Weight Pruning Amplifies Bias: A Multi-Method Study of Compressed LLMs for Edge AI
A comprehensive empirical study reveals that weight pruning—a technique for compressing large language models for edge devices—paradoxically amplifies bias while preserving performance metrics. The research shows activation-aware pruning methods maintain perplexity but increase stereotype reliance by up to 84%, suggesting current evaluation methods fail to detect fairness degradation in compressed models.
The research addresses a critical blind spot in AI deployment practices: the assumption that compression techniques maintaining performance metrics also preserve model behavior. As organizations accelerate edge AI adoption for IoT applications, this study demonstrates that such assumptions are dangerously flawed. The Smart Pruning Paradox—where the most sophisticated pruning method (Wanda) produces the worst fairness outcomes despite near-perfect perplexity preservation—exposes fundamental limitations in relying on language modeling metrics to validate behavioral equivalence.
The broader context involves the race to democratize LLM deployment across resource-constrained devices. Companies and researchers have championed weight pruning as a solution, yet this study's testing of three popular models across multiple pruning strategies and sparsity levels reveals that bias amplification scales with compression intensity. The finding that 47-59% of previously unbiased responses become stereotypical at 70% sparsity suggests systemic rather than random effects.
For AI developers and organizations deploying models at the edge, this research introduces a material compliance and reputational risk. Products marketed as lightweight alternatives may inadvertently amplify harmful biases. The comparison to quantization—showing pruning creates three times higher bias transition rates—reframes pruning's safety profile. Additionally, the revelation that unstructured pruning provides zero actual performance gains on real hardware undermines the technical justification for adoption.
The path forward requires implementing bias-aware validation benchmarks before edge deployment, treating fairness metrics as deployment prerequisites rather than post-hoc checks. Organizations must reconsider compression strategy trade-offs with explicit fairness testing protocols.
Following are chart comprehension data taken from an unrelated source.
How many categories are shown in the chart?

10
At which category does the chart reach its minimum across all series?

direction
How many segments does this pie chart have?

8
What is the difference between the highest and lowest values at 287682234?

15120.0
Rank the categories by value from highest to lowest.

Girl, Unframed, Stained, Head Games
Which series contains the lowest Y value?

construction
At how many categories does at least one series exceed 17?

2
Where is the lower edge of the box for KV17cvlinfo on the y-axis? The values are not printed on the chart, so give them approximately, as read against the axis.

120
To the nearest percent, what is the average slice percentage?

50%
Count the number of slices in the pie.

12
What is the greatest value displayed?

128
- →Weight pruning amplifies model bias up to 84% while maintaining perplexity, creating false assurance of safe compression through inadequate metrics.
- →Activation-aware pruning (Wanda) performs worst for fairness despite best technical performance, revealing a fundamental paradox in compression evaluation.
- →Pruning causes 47-59% of unbiased responses to develop stereotypical behaviors at high sparsity, three times higher than quantization-induced bias shifts.
- →Unstructured pruning provides zero real-world storage or latency benefits on edge hardware, undermining its primary deployment justification.
- →Current perplexity-based evaluation frameworks provide insufficient validation for behavioral equivalence and cannot guarantee fair model deployment.